● **GIVEN EXERCISE 1**
Quote the stretch from "Raise your hand" through "libraries and parks." in the piece on Illinois local government funding below.
--- SELECTION ---
The Illinois Legislature on the last day of session in May 2021.

AP Photos

Raise your hand if you know what “LGDF” stands for in state and local government circles here in Illinois.

For those with hands still down — a fair number of our readers, we suspect — LGDF stands for Local Government Distributive Fund. That is the share of Illinois income tax revenue distributed to cities, towns and villages to help shore up local budgets and pay for critical services like road maintenance, garbage pickup, snow removal, police and firefighters, street signs, traffic lights, libraries and parks.

In short, it’s money that pays for all the basics people expect from local government.

For years, LGDF money has been a sore spot with mayors and other municipal leaders. When the state’s income tax rate was temporarily raised in 2011 from 3% to 5%, municipalities didn’t get a boost in LGDF. Instead, the state cut LGDF from 10 % of net income tax revenue — where it had been for years — to 6%, essentially erasing the revenue increase cities and towns would have received due to the higher tax rates.

It should not be surprising, then, that mayors and city managers and other local officials have been clamoring for the state to restore those cuts.

Two proposals now in the Illinois Legislature, HB 4169 and SB 3010, would partially restore LGDF to its original percentage by raising it from 6% to 8%. Chiefly sponsored by state Rep. Anthony DeLuca, D-Chicago Heights, and state Sen. Laura Murphy, D-Des Plaines, the legislation has the support of a broad coalition of mayors and groups that include the Illinois Municipal League, South Suburban Mayors and Managers Association, Lake County Municipal League and more.
--- SUPPLIED DATA ---
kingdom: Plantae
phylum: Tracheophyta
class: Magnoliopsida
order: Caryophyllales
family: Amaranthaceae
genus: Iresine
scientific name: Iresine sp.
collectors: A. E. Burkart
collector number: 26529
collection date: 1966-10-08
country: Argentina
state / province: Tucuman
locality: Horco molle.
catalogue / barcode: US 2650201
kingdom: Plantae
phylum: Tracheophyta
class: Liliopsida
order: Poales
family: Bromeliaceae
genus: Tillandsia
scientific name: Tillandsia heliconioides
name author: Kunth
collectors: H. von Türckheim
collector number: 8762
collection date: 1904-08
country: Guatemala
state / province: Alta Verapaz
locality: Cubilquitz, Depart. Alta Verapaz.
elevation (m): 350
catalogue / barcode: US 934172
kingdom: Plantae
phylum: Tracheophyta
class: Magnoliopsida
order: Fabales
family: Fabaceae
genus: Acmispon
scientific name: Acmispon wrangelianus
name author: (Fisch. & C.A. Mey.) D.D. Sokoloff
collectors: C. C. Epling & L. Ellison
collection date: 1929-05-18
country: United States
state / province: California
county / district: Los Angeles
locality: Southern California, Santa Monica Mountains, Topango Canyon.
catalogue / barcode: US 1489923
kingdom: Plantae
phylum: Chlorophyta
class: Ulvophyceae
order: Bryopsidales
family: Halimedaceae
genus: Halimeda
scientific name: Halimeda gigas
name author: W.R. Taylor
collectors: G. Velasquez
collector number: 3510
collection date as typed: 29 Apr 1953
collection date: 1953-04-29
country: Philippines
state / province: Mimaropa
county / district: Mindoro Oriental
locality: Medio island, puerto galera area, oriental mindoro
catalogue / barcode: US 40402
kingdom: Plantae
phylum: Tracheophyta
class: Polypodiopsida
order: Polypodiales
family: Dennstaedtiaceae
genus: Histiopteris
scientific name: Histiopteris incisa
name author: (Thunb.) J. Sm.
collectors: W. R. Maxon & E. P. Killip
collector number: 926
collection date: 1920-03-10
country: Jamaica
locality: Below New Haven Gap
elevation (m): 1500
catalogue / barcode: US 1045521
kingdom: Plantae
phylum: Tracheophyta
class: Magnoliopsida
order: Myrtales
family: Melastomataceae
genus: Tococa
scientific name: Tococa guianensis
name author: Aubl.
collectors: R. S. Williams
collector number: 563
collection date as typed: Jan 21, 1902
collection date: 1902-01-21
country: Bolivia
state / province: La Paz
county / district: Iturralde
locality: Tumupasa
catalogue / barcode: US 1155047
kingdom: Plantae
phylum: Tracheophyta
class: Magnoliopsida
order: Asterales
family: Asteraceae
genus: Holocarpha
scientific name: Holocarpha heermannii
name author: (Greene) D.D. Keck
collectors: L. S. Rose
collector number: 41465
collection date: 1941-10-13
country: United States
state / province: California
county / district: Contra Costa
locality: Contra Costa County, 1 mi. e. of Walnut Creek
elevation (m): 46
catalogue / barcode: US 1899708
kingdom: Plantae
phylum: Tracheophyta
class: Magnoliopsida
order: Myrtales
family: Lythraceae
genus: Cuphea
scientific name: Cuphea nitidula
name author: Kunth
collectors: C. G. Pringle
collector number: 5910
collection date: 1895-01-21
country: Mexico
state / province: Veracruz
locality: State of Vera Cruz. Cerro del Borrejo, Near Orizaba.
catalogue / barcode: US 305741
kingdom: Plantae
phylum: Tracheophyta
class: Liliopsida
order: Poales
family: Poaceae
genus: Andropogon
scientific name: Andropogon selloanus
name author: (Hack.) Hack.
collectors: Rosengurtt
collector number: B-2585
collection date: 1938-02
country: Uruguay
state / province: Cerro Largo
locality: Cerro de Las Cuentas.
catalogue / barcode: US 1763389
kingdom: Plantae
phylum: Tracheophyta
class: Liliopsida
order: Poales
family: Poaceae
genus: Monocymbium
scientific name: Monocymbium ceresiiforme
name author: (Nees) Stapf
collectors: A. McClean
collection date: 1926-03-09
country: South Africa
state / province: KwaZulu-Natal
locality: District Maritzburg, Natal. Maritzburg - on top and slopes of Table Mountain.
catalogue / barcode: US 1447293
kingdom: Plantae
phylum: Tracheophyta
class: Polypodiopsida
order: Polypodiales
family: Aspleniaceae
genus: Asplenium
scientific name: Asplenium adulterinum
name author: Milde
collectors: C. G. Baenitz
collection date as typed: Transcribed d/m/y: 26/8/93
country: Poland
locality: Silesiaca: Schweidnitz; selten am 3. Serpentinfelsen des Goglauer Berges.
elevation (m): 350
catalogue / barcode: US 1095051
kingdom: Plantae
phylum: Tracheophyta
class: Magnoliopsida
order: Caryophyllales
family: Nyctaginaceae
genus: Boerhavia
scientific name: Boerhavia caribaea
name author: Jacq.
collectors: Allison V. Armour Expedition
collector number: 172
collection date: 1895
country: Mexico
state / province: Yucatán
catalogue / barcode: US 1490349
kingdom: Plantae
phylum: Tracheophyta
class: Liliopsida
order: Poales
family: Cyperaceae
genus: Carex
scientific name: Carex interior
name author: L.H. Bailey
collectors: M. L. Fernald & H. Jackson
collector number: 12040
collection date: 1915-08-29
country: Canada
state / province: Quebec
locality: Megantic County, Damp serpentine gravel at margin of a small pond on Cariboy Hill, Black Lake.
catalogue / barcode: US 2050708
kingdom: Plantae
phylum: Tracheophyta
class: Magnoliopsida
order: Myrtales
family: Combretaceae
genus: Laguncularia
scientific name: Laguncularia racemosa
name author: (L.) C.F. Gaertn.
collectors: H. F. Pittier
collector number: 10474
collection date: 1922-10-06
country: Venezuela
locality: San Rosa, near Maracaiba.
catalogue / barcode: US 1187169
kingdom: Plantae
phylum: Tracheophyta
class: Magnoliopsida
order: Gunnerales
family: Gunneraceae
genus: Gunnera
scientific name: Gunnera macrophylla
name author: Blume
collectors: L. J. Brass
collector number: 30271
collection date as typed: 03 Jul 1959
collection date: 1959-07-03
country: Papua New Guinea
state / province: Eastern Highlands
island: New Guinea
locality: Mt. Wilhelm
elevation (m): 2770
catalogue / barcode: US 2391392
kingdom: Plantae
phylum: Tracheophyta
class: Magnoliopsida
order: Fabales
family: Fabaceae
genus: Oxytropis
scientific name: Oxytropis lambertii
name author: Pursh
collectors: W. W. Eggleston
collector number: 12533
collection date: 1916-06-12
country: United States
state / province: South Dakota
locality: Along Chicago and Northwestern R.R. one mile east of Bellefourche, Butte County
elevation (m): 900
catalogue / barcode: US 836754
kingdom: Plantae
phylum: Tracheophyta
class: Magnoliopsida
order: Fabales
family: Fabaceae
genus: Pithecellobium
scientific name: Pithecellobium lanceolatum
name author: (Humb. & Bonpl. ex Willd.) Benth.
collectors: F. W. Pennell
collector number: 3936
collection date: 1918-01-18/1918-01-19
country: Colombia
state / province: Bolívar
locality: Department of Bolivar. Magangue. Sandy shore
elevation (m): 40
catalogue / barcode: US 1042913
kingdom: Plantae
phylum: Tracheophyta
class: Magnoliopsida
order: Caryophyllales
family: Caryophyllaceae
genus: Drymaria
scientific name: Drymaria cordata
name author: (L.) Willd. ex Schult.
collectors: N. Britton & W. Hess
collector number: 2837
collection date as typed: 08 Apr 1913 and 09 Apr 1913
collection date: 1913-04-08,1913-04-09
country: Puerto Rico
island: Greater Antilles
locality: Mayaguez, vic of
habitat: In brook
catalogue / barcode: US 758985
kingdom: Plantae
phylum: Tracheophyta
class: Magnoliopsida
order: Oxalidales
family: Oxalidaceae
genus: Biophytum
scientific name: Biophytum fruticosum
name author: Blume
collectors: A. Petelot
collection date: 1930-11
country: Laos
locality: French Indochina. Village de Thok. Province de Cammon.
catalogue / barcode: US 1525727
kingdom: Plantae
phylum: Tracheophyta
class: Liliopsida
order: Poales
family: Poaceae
---
● **GIVEN EXERCISE 2**
How many lines in the rows above contain the word "elevation"? Reply with the number alone.

● **WORKED ANSWER 1**
Raise your hand if you know what “LGDF” stands for in state and local government circles here in Illinois.

For those with hands still down — a fair number of our readers, we suspect — LGDF stands for Local Government Distributive Fund. That is the share of Illinois income tax revenue distributed to cities, towns and villages to help shore up local budgets and pay for critical services like road maintenance, garbage pickup, snow removal, police and firefighters, street signs, traffic lights, libraries and parks.

● **WORKED ANSWER 2**
7